“Fred, tell me, how do you bear your life, not believing, or trying to believe, that God knows best, and orders all for our good?”

“Do you believe that, Alice?” he asked.

“I try,” she said; “oh! indeed I try hard.”

“That’s right,” he said gently; “it is the best comfort you can find.”

“But it does seem unjust,” she said. “Look at that little Louis, so strong and active, and then think of”—

“Well, well,” he answered, “Freddy has his own pleasures. I don’t know a happier boy.”

“That is true,” she said, with a smile through her tears; “he is very happy!” and then she sank again into her own thoughts, and forgot to notice that her question remained unanswered.

In a few moments they stopped at their own door; and Alice, flying upstairs to what was still called the nursery, was greeted by a rapturous shout, and clasped by two little arms that seemed as if they would never unclose to let her go again. And Alice, sitting on the floor while she removed her bonnet, had no mist of tears to dim her brown eyes, which were so much like Freddy’s own; she was the bright, merry playfellow, full of life and fun, and brimming over with wonderful and delightful songs and stories of all descriptions. Dr. Richards, too, brought only sunshine into Freddy’s nursery; he took off his pessimism with his overcoat, or left it bottled in alcohol on a shelf in his office; so there was really little wonder that Freddy was happy.

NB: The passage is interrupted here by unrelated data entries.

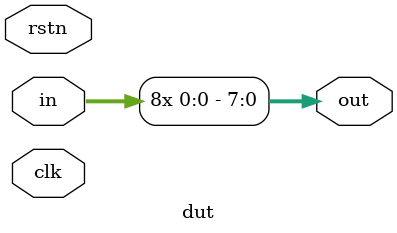
<source format=sv>
module dut(
    input logic clk,
    input logic rstn,
    input logic in,
    output logic [7:0] out
);

assign out[7:0] = {8{in}};

endmodule
</source>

Who can tell just how it happened? Was it mere blind chance, or the outcome of a taint in the blood, due to some unknown ancestral sin? Whatever the cause, Alice Richards had been, as the phrase goes, “unlucky with her children.” The eldest had died in babyhood: and the boy, with his great, pathetic brown eyes and laughing, rosy mouth, would never walk; his little spine was all bent and distorted, and his lower limbs quite useless. He had suffered much already in his short four years of life, would suffer far more as he grew older. Dr. Richards knew this,—knew it so keenly that that other knowledge, that by scarce a possibility could Freddy live to be a man, was almost a relief by contrast. And the child was his father’s idol. Well might Alice ask how he could bear his life.

Yet there was plenty of merriment at that little dinner-table. Freddy was carried down between his father and John, the doctor’s “man.” There were rings on the sides of Freddy’s chair through which poles could be passed, and there were screws to tighten them, so that the transit need cause no jar to the little frame. John went first, not backward, for fear of a misstep, but with the poles over his shoulders; and the doctor came behind, keeping his end of the poles level with John’s. Freddy wore a little scarlet wrapper, embroidered with gay flowers, and concealing the poor shrunken limbs, from which any eye but his mother’s would have instinctively turned away. He had a small pale face, with a broad forehead set in rings of brown hair, large brown eyes, and vividly red lips. Sometimes, too, there was a bright spot of color on either cheek, and then one would almost have called him a beautiful child; but that sort of beauty was not a welcome sight to Dr. Richards.